(Task requirements): Copy the lines below verbatim. Begin with the first and end with the line containing "Return details".

(Data shown):
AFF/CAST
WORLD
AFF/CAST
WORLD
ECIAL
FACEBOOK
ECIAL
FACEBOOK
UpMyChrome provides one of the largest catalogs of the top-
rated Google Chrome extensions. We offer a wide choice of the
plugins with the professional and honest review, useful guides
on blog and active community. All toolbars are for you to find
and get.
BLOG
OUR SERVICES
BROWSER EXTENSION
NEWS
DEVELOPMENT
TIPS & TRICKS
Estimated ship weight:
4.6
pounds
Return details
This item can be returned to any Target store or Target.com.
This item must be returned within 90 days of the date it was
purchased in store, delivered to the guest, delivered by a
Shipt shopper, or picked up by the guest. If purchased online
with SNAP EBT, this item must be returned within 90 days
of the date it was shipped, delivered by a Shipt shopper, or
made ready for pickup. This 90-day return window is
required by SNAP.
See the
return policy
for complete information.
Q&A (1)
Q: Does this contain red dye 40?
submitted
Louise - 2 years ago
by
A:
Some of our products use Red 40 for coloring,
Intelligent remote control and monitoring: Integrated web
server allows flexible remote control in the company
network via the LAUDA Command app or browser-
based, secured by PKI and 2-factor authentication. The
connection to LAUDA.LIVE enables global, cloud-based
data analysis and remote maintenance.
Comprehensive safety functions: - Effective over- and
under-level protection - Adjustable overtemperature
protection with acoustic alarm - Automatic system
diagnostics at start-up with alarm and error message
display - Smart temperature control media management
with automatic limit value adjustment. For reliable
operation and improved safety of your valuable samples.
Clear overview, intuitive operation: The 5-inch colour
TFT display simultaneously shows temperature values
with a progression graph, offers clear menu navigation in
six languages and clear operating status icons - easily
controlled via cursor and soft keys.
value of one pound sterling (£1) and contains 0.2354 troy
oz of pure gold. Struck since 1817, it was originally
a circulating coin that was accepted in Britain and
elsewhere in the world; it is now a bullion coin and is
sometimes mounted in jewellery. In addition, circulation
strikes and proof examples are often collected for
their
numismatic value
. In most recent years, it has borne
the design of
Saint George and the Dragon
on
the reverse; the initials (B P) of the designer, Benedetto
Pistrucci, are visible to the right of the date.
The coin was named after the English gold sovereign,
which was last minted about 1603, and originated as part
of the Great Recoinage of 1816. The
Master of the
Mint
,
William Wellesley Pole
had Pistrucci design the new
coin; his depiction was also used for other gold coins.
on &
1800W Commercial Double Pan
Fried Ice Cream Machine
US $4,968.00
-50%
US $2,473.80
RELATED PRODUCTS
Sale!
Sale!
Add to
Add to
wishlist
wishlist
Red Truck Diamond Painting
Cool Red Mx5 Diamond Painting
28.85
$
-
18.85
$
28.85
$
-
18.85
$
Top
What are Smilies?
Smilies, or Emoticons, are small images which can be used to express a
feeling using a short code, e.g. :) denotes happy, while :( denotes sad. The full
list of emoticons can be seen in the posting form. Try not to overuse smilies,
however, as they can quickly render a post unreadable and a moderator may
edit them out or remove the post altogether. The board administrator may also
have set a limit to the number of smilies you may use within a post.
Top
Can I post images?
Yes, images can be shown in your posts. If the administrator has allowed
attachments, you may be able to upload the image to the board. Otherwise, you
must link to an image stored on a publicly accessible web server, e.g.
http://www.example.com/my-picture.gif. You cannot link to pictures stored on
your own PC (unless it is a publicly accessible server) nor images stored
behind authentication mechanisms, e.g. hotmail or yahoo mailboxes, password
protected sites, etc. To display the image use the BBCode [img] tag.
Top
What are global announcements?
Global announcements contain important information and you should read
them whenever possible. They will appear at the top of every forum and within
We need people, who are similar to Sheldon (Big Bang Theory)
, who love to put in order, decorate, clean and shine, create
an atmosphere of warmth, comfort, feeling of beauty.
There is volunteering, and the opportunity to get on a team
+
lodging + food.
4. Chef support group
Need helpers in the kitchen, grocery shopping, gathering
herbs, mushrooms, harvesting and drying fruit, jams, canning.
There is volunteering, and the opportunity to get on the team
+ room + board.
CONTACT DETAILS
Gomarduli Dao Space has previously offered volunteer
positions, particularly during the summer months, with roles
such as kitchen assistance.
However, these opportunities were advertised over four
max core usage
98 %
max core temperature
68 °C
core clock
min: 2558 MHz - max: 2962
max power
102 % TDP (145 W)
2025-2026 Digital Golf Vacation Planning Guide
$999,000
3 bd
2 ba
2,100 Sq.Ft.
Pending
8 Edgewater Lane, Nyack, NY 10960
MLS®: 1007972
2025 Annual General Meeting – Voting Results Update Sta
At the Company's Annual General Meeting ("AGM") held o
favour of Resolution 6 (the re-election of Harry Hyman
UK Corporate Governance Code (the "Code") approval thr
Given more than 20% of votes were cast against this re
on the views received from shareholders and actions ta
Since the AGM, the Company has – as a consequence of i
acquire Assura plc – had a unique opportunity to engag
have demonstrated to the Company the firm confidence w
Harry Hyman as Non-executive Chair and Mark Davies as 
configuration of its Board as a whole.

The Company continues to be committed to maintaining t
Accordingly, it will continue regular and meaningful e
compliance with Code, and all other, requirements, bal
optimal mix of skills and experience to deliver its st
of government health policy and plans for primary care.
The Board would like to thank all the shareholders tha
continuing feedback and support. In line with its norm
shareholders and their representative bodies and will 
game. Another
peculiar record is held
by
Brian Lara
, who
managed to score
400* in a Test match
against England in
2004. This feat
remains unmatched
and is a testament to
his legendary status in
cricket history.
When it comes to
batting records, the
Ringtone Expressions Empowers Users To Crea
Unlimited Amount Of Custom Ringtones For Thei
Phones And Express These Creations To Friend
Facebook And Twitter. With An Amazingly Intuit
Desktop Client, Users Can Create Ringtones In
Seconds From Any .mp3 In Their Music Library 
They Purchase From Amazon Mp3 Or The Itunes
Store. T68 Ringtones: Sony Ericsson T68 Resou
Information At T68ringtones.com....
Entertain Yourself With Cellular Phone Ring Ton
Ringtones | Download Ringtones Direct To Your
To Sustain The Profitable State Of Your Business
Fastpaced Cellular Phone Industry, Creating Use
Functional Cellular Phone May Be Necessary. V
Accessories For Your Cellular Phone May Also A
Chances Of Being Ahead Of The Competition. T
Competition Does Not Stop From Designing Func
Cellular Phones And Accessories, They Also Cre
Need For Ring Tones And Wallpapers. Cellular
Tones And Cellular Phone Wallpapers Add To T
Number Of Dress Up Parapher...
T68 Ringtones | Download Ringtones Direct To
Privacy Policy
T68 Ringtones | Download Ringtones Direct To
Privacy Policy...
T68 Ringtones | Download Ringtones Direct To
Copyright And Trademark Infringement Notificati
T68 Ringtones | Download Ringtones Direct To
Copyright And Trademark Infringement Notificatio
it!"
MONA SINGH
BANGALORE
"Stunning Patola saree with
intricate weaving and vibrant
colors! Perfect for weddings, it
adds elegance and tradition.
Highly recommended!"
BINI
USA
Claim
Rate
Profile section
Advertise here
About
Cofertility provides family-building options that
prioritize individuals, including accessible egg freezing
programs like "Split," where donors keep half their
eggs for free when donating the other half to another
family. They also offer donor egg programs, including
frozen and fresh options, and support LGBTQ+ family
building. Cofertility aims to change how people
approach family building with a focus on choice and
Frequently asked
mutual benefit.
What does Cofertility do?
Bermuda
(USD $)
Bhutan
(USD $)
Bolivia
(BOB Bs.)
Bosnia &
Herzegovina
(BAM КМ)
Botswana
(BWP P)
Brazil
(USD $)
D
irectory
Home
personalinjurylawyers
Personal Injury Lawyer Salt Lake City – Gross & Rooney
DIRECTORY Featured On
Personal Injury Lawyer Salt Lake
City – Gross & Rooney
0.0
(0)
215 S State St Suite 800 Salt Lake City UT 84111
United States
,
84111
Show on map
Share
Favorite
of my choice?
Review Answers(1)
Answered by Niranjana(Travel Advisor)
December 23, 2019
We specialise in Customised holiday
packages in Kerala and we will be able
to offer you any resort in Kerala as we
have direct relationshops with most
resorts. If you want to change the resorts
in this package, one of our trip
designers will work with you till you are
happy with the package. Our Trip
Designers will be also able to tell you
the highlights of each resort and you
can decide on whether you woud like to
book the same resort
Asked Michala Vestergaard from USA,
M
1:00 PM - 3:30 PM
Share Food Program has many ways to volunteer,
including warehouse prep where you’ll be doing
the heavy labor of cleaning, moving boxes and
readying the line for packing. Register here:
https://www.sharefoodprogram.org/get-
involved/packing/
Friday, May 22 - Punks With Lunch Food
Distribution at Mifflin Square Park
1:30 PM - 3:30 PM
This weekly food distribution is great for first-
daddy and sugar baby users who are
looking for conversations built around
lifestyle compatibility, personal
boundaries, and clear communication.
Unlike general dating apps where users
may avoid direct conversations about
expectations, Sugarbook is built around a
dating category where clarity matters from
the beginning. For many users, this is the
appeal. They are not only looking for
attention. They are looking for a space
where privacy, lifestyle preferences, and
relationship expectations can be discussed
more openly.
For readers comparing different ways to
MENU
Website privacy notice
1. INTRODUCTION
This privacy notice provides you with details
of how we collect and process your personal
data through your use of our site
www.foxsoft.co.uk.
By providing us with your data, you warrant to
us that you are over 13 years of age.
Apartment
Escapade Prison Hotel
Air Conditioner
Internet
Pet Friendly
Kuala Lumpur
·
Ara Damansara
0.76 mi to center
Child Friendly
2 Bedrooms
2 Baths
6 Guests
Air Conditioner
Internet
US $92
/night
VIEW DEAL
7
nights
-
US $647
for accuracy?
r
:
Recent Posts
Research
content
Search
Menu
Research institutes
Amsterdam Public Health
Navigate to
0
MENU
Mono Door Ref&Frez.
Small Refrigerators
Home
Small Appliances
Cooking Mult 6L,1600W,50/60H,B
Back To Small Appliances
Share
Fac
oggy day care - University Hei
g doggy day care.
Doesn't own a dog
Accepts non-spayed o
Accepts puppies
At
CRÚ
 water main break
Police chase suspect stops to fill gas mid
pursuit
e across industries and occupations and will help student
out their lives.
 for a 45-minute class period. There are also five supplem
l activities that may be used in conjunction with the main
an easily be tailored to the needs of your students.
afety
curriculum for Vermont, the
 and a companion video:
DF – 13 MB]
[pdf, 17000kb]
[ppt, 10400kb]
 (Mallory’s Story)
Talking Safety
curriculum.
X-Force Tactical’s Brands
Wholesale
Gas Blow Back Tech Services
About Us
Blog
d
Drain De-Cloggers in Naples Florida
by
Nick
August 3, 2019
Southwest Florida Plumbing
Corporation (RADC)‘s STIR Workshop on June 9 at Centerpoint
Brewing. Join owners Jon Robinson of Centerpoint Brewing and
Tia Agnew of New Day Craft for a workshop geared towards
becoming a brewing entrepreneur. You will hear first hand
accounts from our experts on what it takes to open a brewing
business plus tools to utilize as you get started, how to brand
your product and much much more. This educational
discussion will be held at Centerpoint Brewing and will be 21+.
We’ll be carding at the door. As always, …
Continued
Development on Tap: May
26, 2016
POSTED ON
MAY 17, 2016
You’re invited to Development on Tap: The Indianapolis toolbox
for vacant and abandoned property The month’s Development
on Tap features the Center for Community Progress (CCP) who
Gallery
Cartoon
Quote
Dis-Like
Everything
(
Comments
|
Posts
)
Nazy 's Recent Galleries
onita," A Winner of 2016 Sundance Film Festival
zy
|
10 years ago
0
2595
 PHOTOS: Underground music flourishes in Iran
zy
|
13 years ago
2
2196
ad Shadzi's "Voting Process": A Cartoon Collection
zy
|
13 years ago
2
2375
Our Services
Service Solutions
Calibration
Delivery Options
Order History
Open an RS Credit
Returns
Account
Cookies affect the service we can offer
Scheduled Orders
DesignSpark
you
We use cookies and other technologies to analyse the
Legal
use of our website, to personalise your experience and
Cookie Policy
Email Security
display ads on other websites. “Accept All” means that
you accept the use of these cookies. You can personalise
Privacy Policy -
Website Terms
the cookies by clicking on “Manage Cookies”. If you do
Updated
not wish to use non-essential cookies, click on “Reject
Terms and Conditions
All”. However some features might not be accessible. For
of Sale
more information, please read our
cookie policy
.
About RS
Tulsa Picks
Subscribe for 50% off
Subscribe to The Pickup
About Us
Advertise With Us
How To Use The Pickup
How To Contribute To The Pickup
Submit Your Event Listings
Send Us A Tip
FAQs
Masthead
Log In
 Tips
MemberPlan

(Output for this exercise):
AFF/CAST
WORLD
AFF/CAST
WORLD
ECIAL
FACEBOOK
ECIAL
FACEBOOK
UpMyChrome provides one of the largest catalogs of the top-
rated Google Chrome extensions. We offer a wide choice of the
plugins with the professional and honest review, useful guides
on blog and active community. All toolbars are for you to find
and get.
BLOG
OUR SERVICES
BROWSER EXTENSION
NEWS
DEVELOPMENT
TIPS & TRICKS
Estimated ship weight:
4.6
pounds
Return details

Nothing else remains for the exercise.